The light of the body is the eye: if therefore thine eye be single, thy whole body shall be full of light.
But if thine eye be evil, thy whole body shall be full of darkness. If therefore the light that is in thee be darkness, how great is that darkness!
No man can serve two masters: for either he will hate the one, and love the other; or else he will hold to the one, and despise the other. Ye cannot serve God and mammon.
This whole passage is interesting. From a conventional point of view, the two first paragraphs don’t make much sense, and the third is taken literally and maybe seen as overly harsh.
Yet when there is a shift into headlessness or Big Mind/Heart, it becomes clear and is revealed as a beautiful and true passage.
The single eye is awareness itself, that which all happens within, to and as. When it notices itself, all is revealed as luminous both metaphorically (clear insight into what we are) and literally (sense of luminosity in all there is).
If it doesn’t notice itself, there is darkness. We are confused about who and what we are, and also don’t notice the luminosity inherent in all form and experience. This confusion is the root of all that is conventionally seen as evil, including all suffering and unease.

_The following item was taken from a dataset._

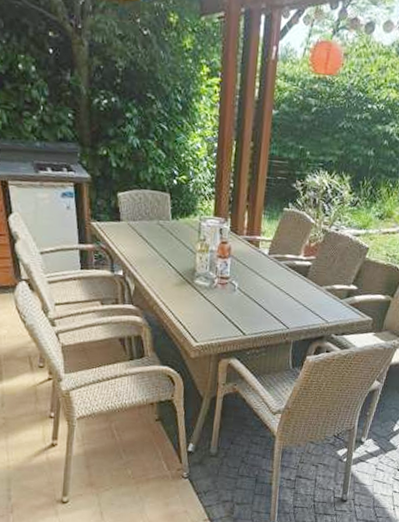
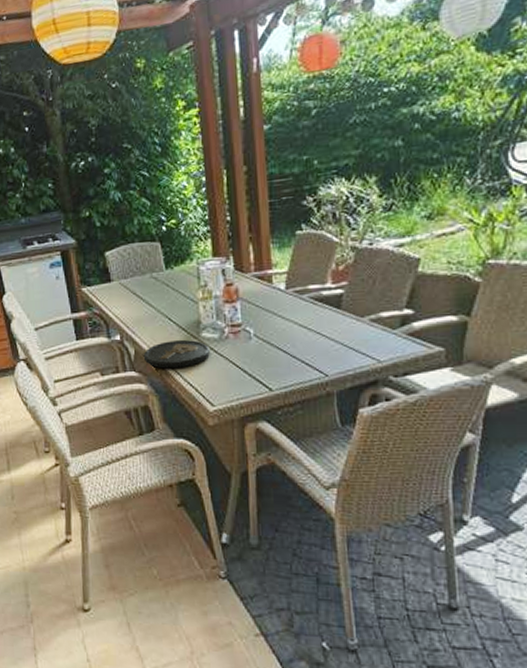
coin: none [142,282,200,308] -> present [143,339,210,369]

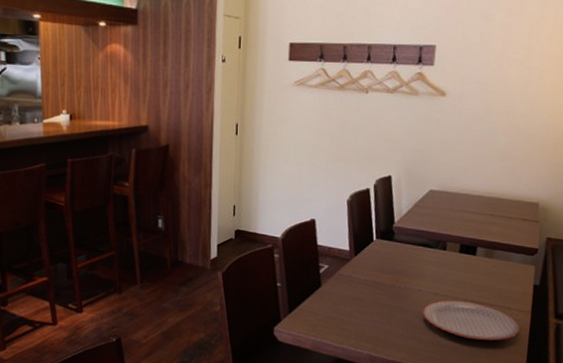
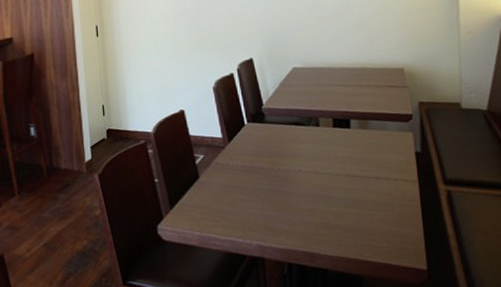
plate: present [423,300,520,341] -> none [306,177,410,217]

We cannot serve two masters. We cannot be confused and identify with content of awareness, and at the same time notice what we are.
Or more accurately, we can – and inevitably do – for a large stretch of the awakening process. Both may be present simultaneously to some degree, with one shifting into the foreground and then the other. But there comes a time when we have to make a clear decision.
Am I going to continue to indulge in whatever comes out of this mistaken identity, even as I know it is a mistaken identity, or am I going to wholehearted give myself to what I already am?
And this shift may involve strong resolve which is reflected in the somewhat harsh language of the passage above.